**The data**:
□ □ □ □

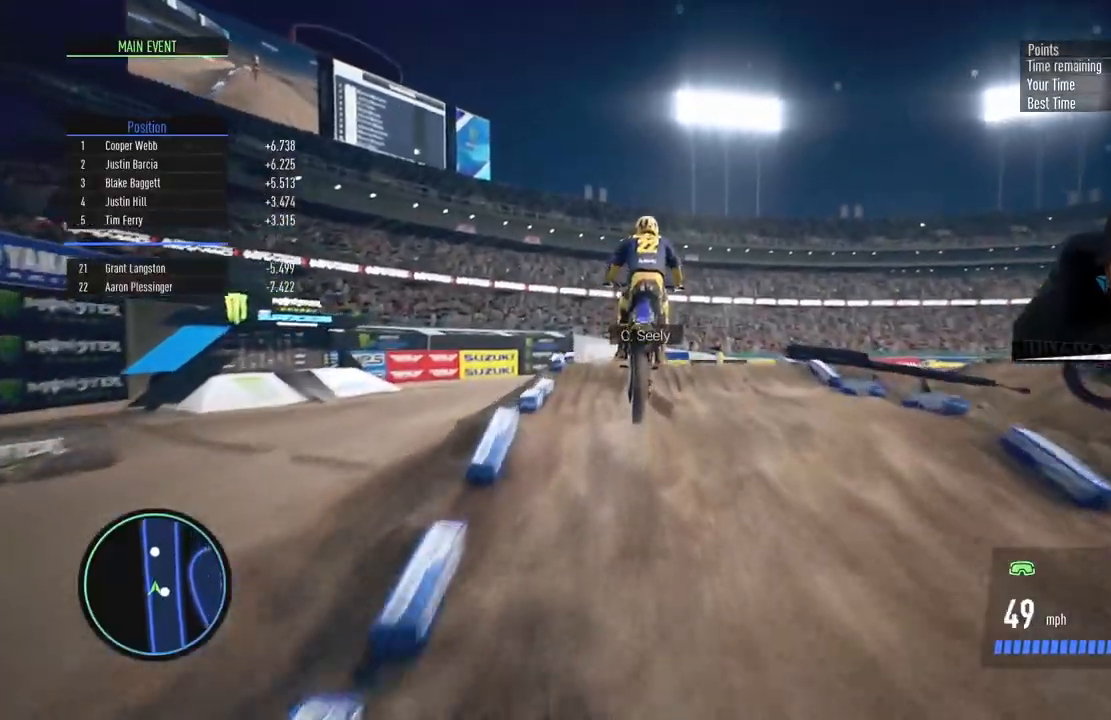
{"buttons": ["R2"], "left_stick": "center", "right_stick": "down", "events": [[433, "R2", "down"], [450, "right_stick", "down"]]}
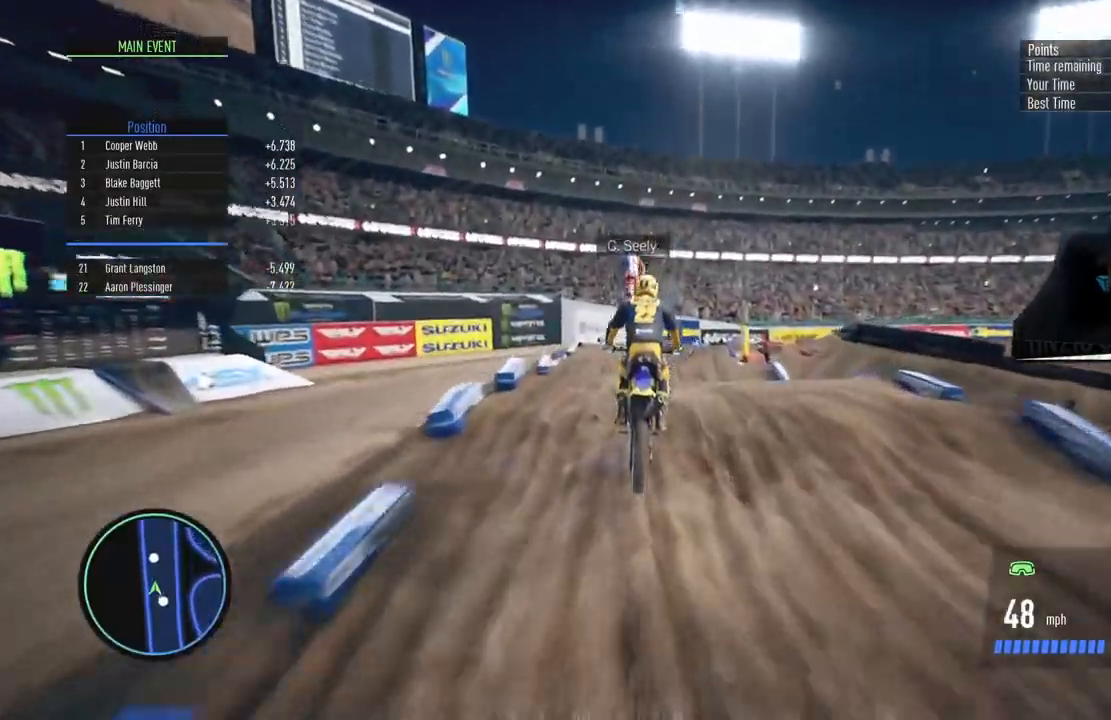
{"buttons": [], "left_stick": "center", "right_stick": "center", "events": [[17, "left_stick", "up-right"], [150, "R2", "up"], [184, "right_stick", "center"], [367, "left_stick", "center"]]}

□ □ □ □

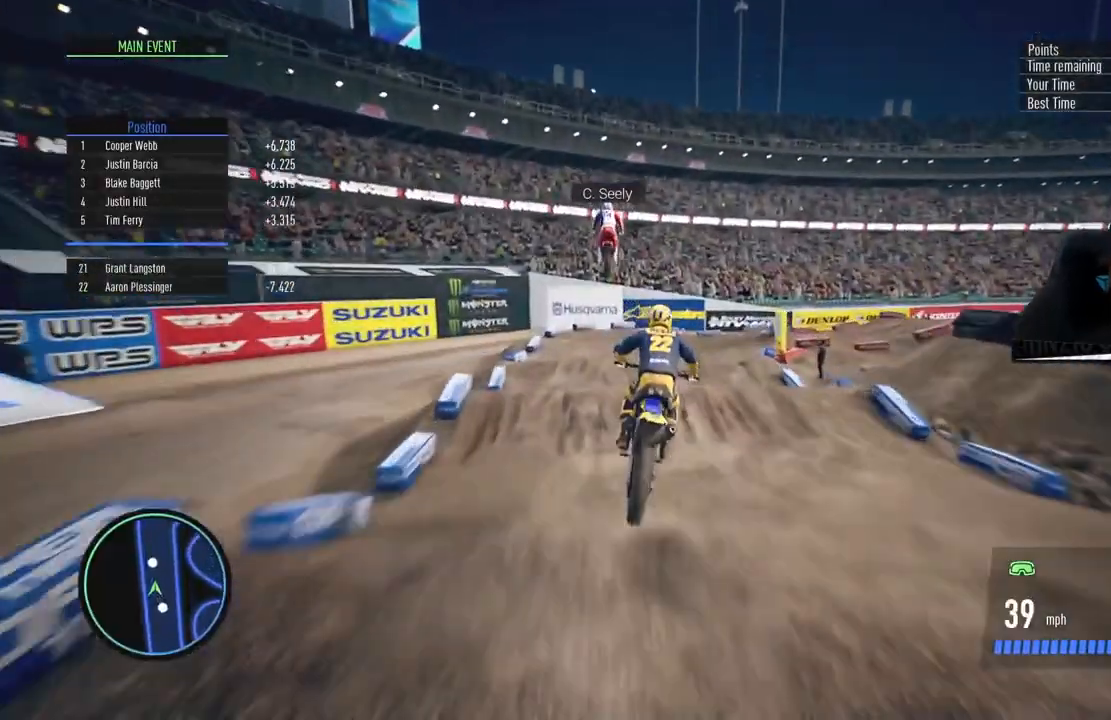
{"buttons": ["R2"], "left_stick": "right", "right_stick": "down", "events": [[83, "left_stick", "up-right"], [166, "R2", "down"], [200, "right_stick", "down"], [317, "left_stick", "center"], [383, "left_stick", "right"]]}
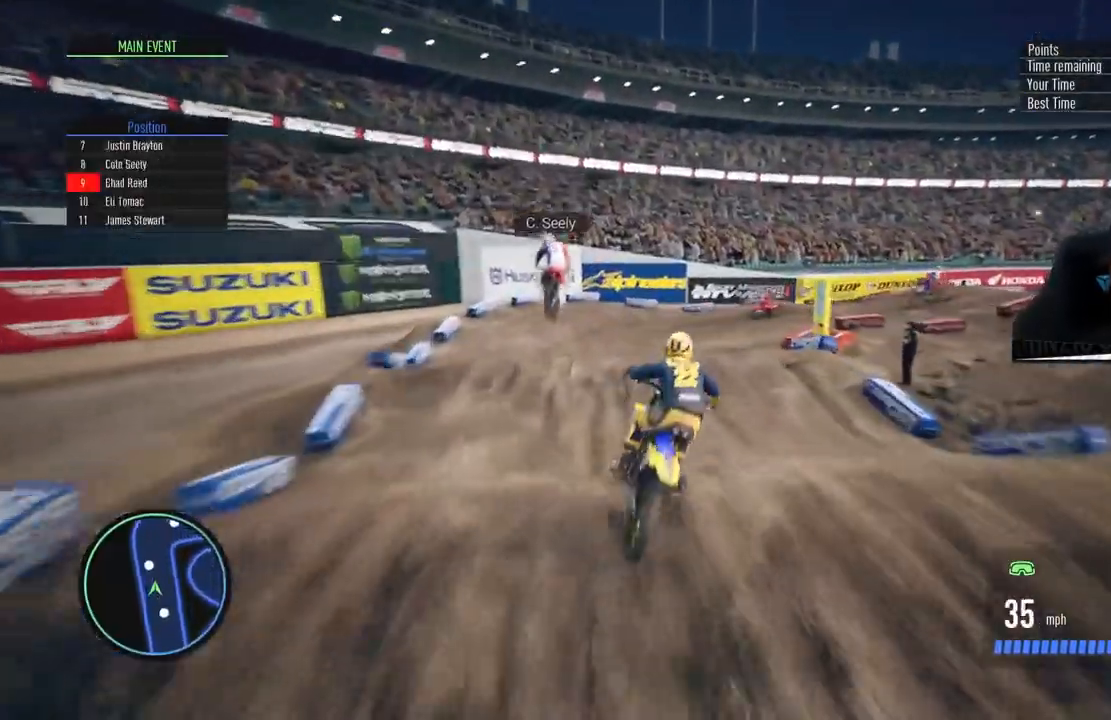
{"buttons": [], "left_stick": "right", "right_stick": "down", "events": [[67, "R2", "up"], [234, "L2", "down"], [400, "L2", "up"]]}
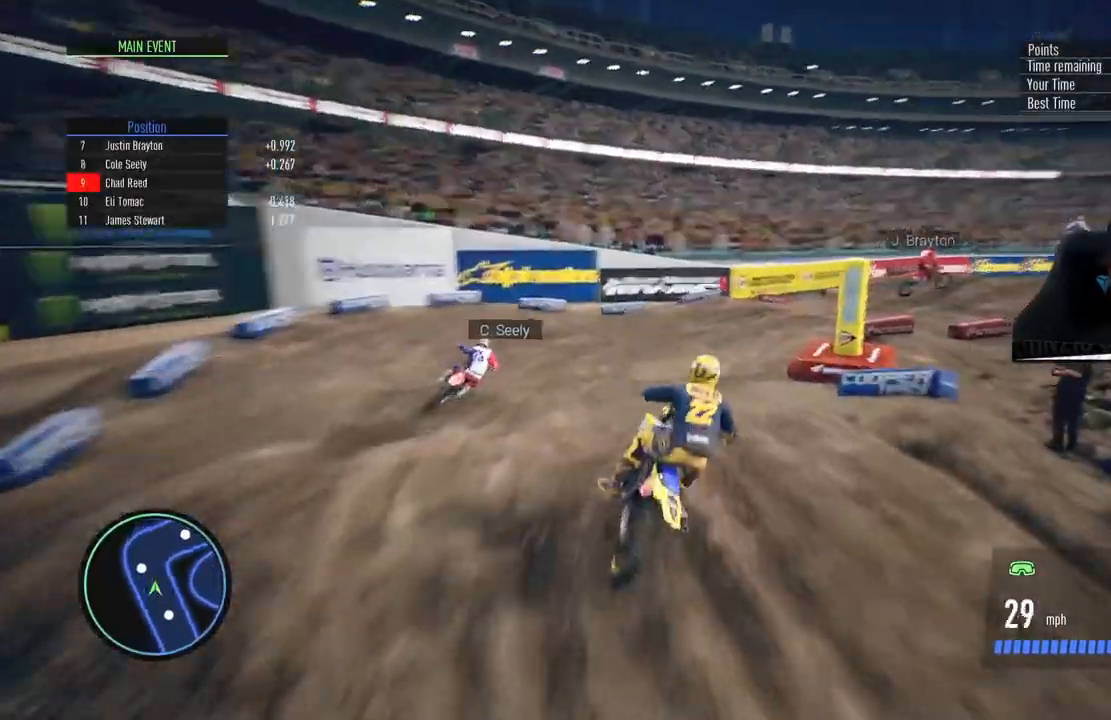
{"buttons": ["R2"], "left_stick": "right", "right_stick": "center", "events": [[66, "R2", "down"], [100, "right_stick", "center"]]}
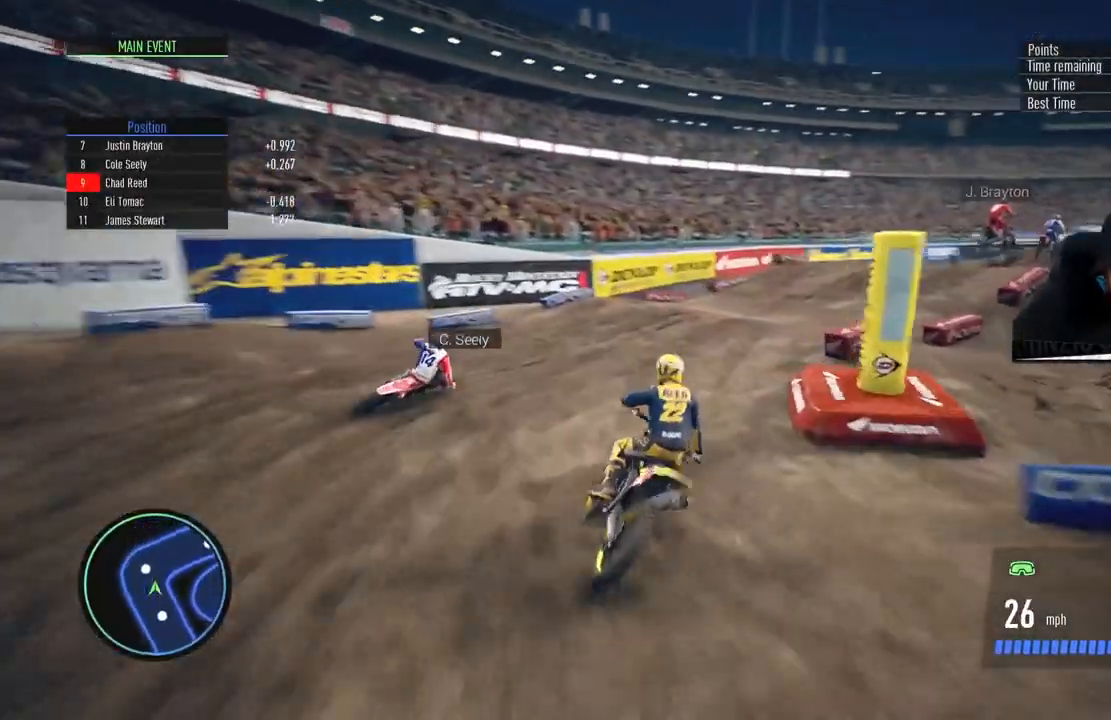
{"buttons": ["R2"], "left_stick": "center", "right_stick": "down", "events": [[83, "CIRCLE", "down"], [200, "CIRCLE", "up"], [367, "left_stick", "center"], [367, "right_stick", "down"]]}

□ □ □ □

**What to work on**: Write only the number of lines in the listing that hold the word "center".

**Task solution**: 5